On August 23, 2016, AIM shared the following to their official Facebook page:

There are those whose theological project will always be to prove that gay love is something other than love. That proof can never be had. Gay love is love, and if Jesus was correct that the law is summed up in love, then homosexuality is hardly unbiblical. And if the end of natural law is to love rightly and fiercely, homosexuality is hardly immoral or unethical.

On September 20, 2016, AIM posted the following to their Facebook page:

“Homosexuality is one of God’s most significant gifts to humanity. To be gay or lesbian is to have received a special blessing from God. All humans receive their own special graces from their creator, but God has chosen some to be gay and lesbian as a way of revealing something about God-self that heterosexuals do not.”

“Just as God has given a certain gift to priests, brothers or sisters in religious life to follow the gospel with a certain public character, so God has given to gay men or lesbian women a special sexual gift which shows forth the diversity and beauty of God in our world in a public way. All creatures of God show forth God’s handiwork, but the world also needs variation so that the richness of this handiwork is made unmistakably evident. God gives gays and lesbians the rather startling variation of their sexuality to help their brothers and sisters have greater insights into the reality of their God.”

“Fully human living, finding its perfection in God, has always been at the heart of Christianity…. It would be a contradiction for the churches to teach an incarnational spirituality where sexuality grounds our very capacity to love God, and then ask the homosexual to be in effect ‘a-sexual.’ Here the invitation to the churches is surely one of theological articulation and rearticulation, but perhaps the even greater challenge is that a significant change of thinking is taking place among their members often at variance with official teaching. At a time of such testing we need to listen to all in the churches to discern the voice of God. It is not beyond the workings of God that our gay and lesbian brothers and sisters are teaching us something about God in the flesh and how to live under the cross.”’

“Today, there is a renewal of a more creation-centered spirituality. This is a name which covers a broad spectrum of spiritualities, whether that of Augustine or of Matthew Fox. We are in the midst of this change and part of it is the reintroduction of sexuality to spirituality. Not all is clear. Mistakes have been and will be made. But gays and lesbians must be part of this wedding of spirituality and sexuality. They can benefit from it by allowing themselves to find their sexuality as a way to God. They can contribute to it by bringing to the heterosexual world an experience of God that only they can have. It is a perspective and experience needed for the full epiphany of God to take place in our time. God has created gays and lesbians for this purpose and entrusted them with this mission.”

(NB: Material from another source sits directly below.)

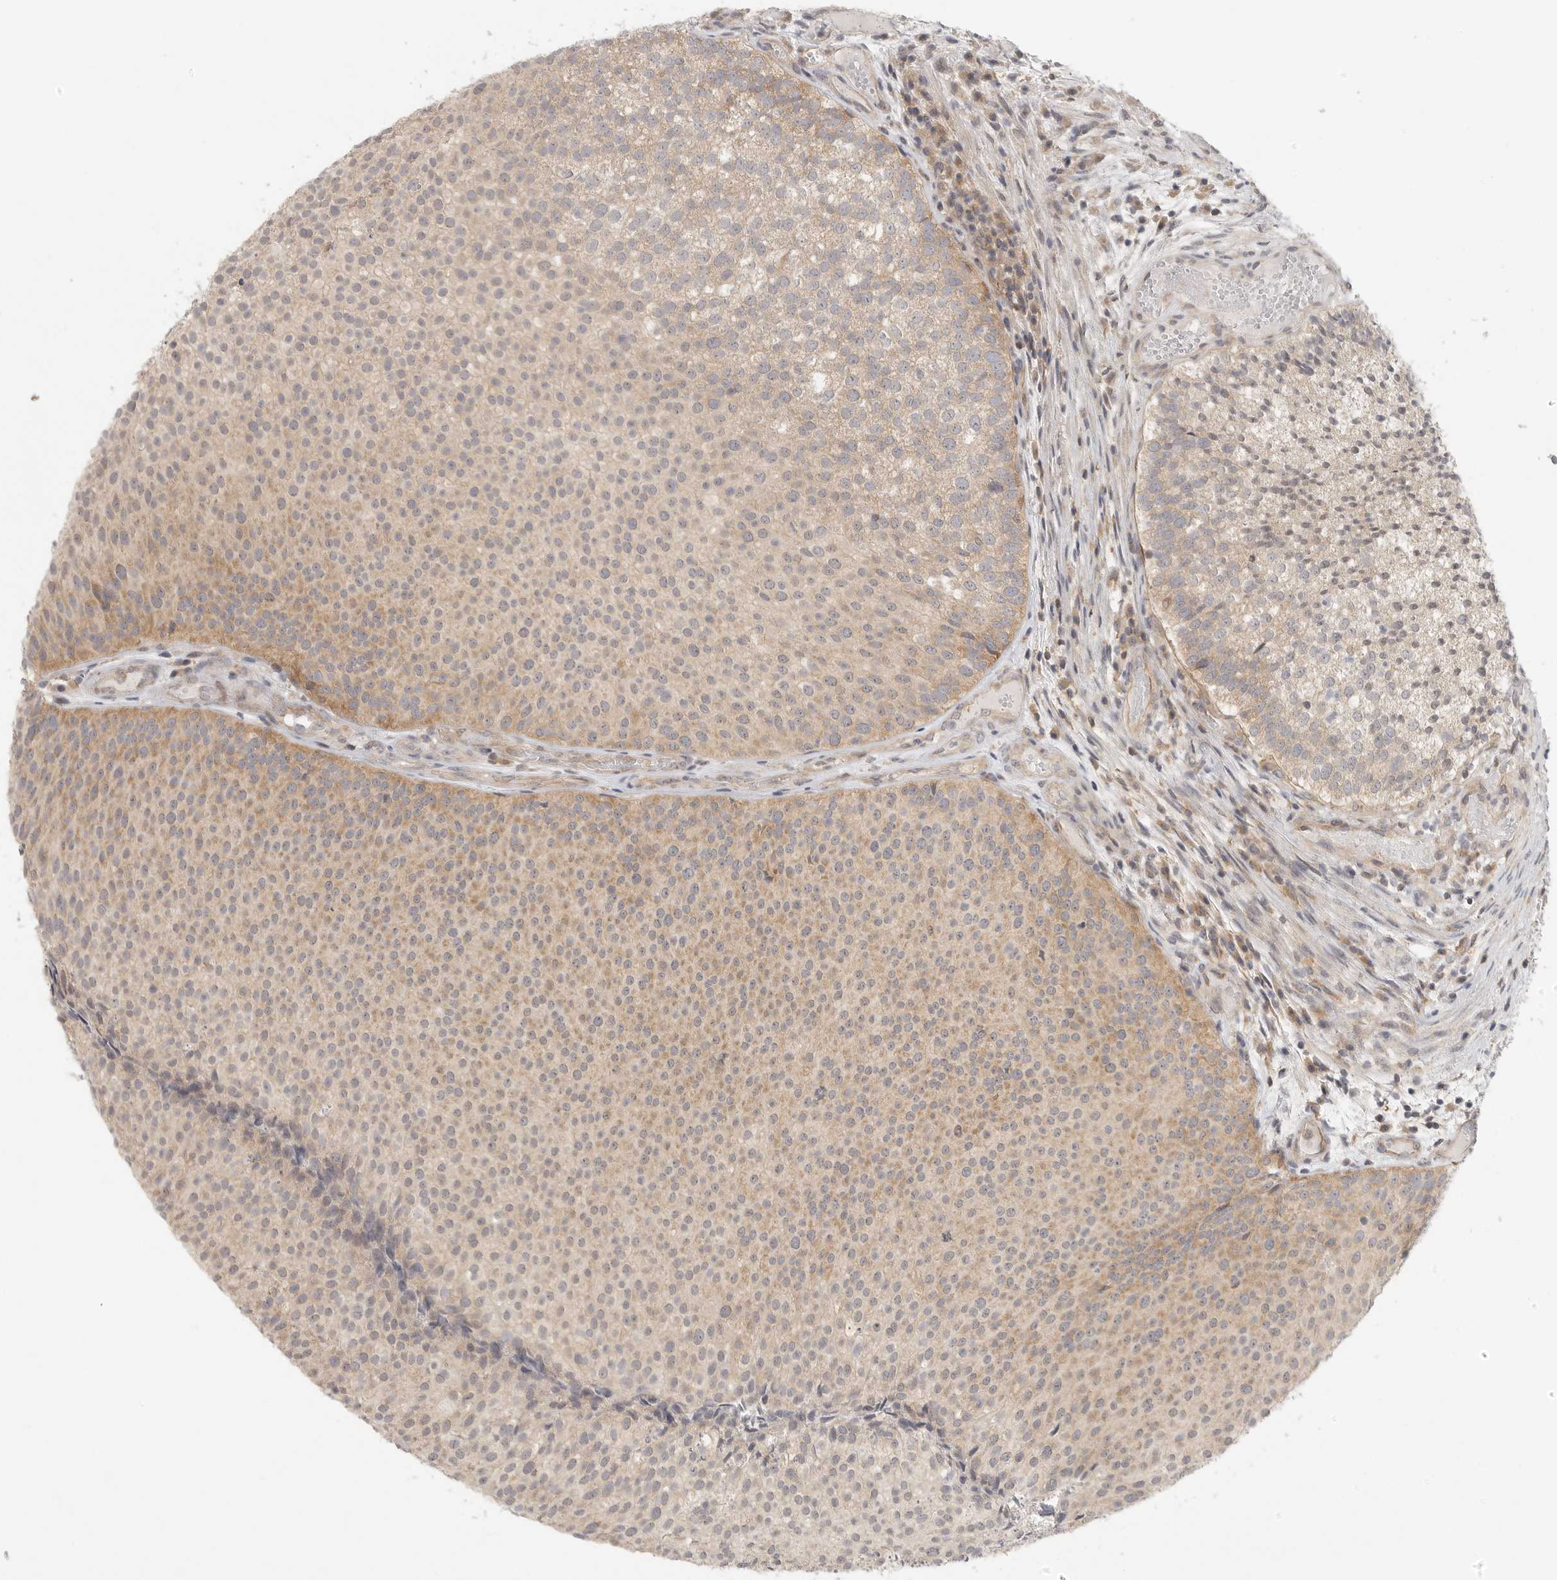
{"staining": {"intensity": "weak", "quantity": ">75%", "location": "cytoplasmic/membranous"}, "tissue": "urothelial cancer", "cell_type": "Tumor cells", "image_type": "cancer", "snomed": [{"axis": "morphology", "description": "Urothelial carcinoma, Low grade"}, {"axis": "topography", "description": "Urinary bladder"}], "caption": "Approximately >75% of tumor cells in urothelial cancer reveal weak cytoplasmic/membranous protein staining as visualized by brown immunohistochemical staining.", "gene": "HDAC6", "patient": {"sex": "male", "age": 86}}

— Selections from James L. Empereur, S.J., Spiritual Direction and the Gay Person (New York: The Continuum Publishing Company, 1999), 1, 2-3, 7-8.

Concerning the use of the initialism “LGBT” in the planning document for the 2018 Synod of Bishops on Young People, Rosica said: “we have to pay attention to this whole LGBT reality, especially for those who have chosen to remain in the church.”